Its not the internet that needs convincing, its the ones writing the checks

nomel 6 hours ago | parent | prev | next [-]

> Experience is so so valuable right now.

And probably the least valued it has ever been.

hparadiz 7 hours ago | parent | prev [-]

Metrics, profilers, architecture! Use AI to get back to basics! Wanna prove a technique is better? Use AI to make a benchmark! Learn by experimentation! That is my advice to juniors. At the end of the day AI is writing code and there may be 10 different ways to run something. Only one is the fastest in any given use case.
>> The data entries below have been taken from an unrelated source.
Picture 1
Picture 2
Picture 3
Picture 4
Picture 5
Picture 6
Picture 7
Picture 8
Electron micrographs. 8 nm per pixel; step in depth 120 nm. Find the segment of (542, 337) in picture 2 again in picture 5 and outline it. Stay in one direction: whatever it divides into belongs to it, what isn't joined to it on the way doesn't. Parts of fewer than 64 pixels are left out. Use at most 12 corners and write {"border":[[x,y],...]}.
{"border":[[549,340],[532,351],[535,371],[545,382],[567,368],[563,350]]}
steezeburger 7 hours ago | parent | next [-]

Yeah I totally agree! I also think people should still be reading as much code as they can. That's always been true imo. It is just hard to keep up with it now because of how much code an LLM can generate for $20/month. I do think we'll move to higher abstractions of course. We won't have to understand code as much as how the systems and components are architected. It would also be nice to use our new efficiency to return to producing truly optimized and fast software.

chowells 7 hours ago | parent | prev [-]

Fastest is usually the wrong metric. But you'd need experience to know that, I suppose...

steezeburger 7 hours ago | parent | next [-]

I think it's just the wrong metric to optimize for _first_. It's not generally a bad metric to keep tabs on though. Make it work, make it right, make it fast? Or something like that.

mikepurvis 7 hours ago | parent | prev [-]

But the point is that LLMs giving you 10x the potential code output doesn't have to mean 10x the code committed. It can also be "let's look at all three possible implementations in more detail and decide which is really the best fit for our situation, and commit that one."

That's still 2-3x the velocity, but you get a better result because you went deeper on the paths-not-taken when designing.